PROMPT 1: In the passage on post-Brexit trade arrangements, what did the WTO agree is generally the longest period that counts as a "reasonable length of time"?
PROMPT 2: Reproduce the passage on post-Brexit trade arrangements between "Trade negotiators will" and "investment provisions, etc).", inclusive.

THE UK’S PREFERENTIAL TRADE ARRANGEMENTS IN A POST-BREXIT WORLD – CAN TRADE REALLY BE “FREE”?
Trade negotiators will generally use the term “free“ trade agreements to describe their work. In reality, however, when it comes to trade in goods no trade agreement other than a customs union is ever truly free. All fall short in some respects of leaving traders with no costs related to that trade:
Tariff Removals or Reductions
In many trade negotiations, one or other of the parties will enter with a stated aim of removing all tariffs on imports from their FTA partner(s) at the date of entry into force of the agreement. Frequently, this level of ambition is not matched by their FTA partners, and the path of the negotiations moves towards finding a balance between the parties’ positions – within the tariff outcomes themselves and/or across the agreed outcomes over the full breadth of the agreement (trade in services, investment provisions, etc).
The WTO sets a broad standard for tariff elimination in determining whether a free trade agreement should be considered to be valid and genuinely comprehensive. It refers to agreements needing to cover “substantially all the trade” between the parties, generally taken to mean at least 90 per cent of the trade, and for implementation of the arrangements to be completed within a “reasonable length of time”[1]. The WTO later clarified this by agreeing that the “reasonable length of time” should generally be no longer than 10 years[2], and has generally recognised that “substantially all the trade” should be taken to mean at least 90 per cent of the trade between the parties.

DATASET CONTENT:
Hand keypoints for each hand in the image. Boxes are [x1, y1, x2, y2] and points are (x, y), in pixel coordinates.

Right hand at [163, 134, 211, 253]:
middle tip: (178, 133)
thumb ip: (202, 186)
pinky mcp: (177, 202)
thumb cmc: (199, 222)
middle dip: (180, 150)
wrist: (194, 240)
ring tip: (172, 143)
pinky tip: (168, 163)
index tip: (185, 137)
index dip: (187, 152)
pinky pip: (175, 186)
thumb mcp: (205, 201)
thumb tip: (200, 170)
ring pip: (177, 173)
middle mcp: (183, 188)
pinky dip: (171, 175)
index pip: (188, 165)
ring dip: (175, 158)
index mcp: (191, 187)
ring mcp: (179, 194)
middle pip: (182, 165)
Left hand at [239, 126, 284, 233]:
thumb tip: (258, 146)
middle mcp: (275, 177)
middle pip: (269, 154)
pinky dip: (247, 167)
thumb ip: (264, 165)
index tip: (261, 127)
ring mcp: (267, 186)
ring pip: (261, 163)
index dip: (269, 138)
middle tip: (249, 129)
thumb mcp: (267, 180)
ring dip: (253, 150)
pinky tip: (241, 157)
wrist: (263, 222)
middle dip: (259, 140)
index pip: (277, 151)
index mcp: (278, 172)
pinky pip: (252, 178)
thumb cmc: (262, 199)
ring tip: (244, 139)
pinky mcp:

PROBLEM SOLUTION 1: It should generally be no longer than 10 years.

PROBLEM SOLUTION 2:
Trade negotiators will generally use the term “free“ trade agreements to describe their work. In reality, however, when it comes to trade in goods no trade agreement other than a customs union is ever truly free. All fall short in some respects of leaving traders with no costs related to that trade:
Tariff Removals or Reductions
In many trade negotiations, one or other of the parties will enter with a stated aim of removing all tariffs on imports from their FTA partner(s) at the date of entry into force of the agreement. Frequently, this level of ambition is not matched by their FTA partners, and the path of the negotiations moves towards finding a balance between the parties’ positions – within the tariff outcomes themselves and/or across the agreed outcomes over the full breadth of the agreement (trade in services, investment provisions, etc).